Boundary Conditions and Continuity
The nodes along the bottom slab are all restrained against vertical displacement. The right-most node is
also restrained against horizontal displacement (pinned). The upper-right node is also restrained against
horizontal displacement. See the figure above.
Span Length
The length of each member is based upon the adjoining member centerlines. The design span length is
explained in the output. The user must define the span length for the reinforcement configuration. No
correction is made for skew distribution factors.
Moments at the geometric centers, moments at faces of support, or moments within fillets (haunches)
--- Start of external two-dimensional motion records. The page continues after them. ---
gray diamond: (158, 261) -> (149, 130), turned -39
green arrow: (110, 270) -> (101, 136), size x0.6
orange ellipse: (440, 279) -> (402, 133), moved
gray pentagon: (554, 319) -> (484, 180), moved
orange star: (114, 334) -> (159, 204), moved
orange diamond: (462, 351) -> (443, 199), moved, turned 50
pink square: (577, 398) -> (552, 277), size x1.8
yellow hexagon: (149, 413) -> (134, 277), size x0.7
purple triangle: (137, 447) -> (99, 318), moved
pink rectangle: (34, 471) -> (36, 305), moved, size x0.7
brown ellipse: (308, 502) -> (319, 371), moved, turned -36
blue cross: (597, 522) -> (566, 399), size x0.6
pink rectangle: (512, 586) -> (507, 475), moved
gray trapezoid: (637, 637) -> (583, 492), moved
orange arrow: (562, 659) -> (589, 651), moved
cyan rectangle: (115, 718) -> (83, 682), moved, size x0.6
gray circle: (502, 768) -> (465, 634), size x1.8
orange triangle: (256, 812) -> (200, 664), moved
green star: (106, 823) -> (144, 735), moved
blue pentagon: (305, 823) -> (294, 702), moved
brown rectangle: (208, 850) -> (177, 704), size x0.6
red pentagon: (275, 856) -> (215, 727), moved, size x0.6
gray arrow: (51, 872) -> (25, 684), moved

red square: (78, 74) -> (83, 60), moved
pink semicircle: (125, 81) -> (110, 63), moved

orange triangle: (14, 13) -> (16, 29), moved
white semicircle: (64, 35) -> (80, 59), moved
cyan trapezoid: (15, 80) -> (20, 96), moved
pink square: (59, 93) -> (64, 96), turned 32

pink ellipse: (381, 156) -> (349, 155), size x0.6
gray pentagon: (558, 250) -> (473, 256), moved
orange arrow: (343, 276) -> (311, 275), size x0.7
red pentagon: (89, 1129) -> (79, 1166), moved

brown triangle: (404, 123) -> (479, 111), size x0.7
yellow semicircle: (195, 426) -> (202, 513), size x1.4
built monolithic with the member and support may be selected for member design. BRASSCULVERT
™ automatically computes the moments at these locations based on the user-defined
preference. The shear is computed at a distance equal to the effective depth away from the support face.
Load Modeling
The loading applied to the top slab is uniformly distributed over the entire bottom slab. A more refined
assumption appears impractical due to the lack of precise soil information for each site. This load
distribution is used for all loadings, i.e., dead load and unit live loads used in the development of
influence lines. Therefore, the influence lines for actions include both the load effects of the unit load
applied to the top of the box and the unit load uniformly distributed on the bottom. The details about the
influence lines are addressed later.
Self Weight
The culvert self-weight is automatically computed based on the wall thicknesses. The top-slab weight is
applied to the top of the box. The wall weight and the top slab weight are applied to the bottom slab
(upward). The bottom slab weight is not applied in the model because its load is directly resisted by the
soil. The wall weight is not included in the fixed-end-action computations for axial forces. Hence, the
wall axial force is the same at the top and bottom of the wall.